James Hay is calling on HM Revenue & Customs to review its tax charge on remortgages for commercial property held in Sipps to allow investors to take advantage of lower mortgage rates.
The firm claims many Sipp investors who bought commercial property with a mortgage of up to 75 per cent loan to value before A-Day are stuck on high-interest mortgages. This is because A-Day changes reduced the maximum LTV for properties within a Sipp to 50 per cent and introduced a tax charge of 40 per cent for anyone remortgaging above this level.
Hay says in 2005, before A-Day changes came into force, more than 90 per cent of its Sipps invested in property and a third of these investments were above 50 per cent LTV. But mortgage rates have since come down as the Bank of England bank rate has fallen by 4 per cent.

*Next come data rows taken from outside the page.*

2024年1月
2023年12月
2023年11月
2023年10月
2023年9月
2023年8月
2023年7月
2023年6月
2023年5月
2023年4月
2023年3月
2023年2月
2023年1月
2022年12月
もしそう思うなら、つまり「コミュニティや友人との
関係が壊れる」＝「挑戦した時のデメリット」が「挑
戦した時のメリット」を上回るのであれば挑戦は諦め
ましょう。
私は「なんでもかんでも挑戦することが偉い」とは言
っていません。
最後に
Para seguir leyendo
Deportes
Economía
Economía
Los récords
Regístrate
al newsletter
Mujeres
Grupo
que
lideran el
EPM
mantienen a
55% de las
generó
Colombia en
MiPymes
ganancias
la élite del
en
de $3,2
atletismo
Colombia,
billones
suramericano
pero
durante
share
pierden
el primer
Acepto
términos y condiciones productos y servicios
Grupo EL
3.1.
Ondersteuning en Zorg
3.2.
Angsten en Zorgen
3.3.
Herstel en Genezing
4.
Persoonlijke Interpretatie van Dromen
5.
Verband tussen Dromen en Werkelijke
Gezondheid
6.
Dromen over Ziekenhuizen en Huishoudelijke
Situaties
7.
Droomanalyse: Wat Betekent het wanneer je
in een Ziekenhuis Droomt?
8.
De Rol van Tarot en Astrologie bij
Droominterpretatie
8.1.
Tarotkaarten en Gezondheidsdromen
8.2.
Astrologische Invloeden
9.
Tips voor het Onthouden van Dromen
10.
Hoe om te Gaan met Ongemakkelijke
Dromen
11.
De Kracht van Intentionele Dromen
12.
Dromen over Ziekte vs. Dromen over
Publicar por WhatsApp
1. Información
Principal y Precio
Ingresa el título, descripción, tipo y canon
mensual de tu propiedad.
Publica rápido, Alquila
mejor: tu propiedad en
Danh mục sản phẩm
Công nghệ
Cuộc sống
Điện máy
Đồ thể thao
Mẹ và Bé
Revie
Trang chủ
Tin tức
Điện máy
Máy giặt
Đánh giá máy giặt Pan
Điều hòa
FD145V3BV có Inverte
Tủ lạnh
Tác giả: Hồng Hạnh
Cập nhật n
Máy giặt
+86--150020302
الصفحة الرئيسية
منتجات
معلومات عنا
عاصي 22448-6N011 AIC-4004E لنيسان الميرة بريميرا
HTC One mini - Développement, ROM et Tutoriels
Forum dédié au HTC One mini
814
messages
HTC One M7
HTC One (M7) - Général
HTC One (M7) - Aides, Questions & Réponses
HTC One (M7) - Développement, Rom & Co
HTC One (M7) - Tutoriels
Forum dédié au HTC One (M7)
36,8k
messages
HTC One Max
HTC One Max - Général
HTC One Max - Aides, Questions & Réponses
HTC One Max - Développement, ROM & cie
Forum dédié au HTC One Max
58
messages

Technical pensions manager Ian Westwater says: “Many investors are now waking up to the fact that they simply have no option but to either sit on a high interest rate or pay higher tax. HMRC needs to take extenuating economic circumstances into consideration and change their policy on taking out new loans on property already held within the Sipp so that investors can take advantage of lower interest rates.”
Hargreaves Lansdown head of pension research Tom McPhail says: “I cannot see that this is a legitimate argument for a change in the rules. If investors are struggling to afford their mortgages now, then you have to question the original advice on the affordability of the loan.”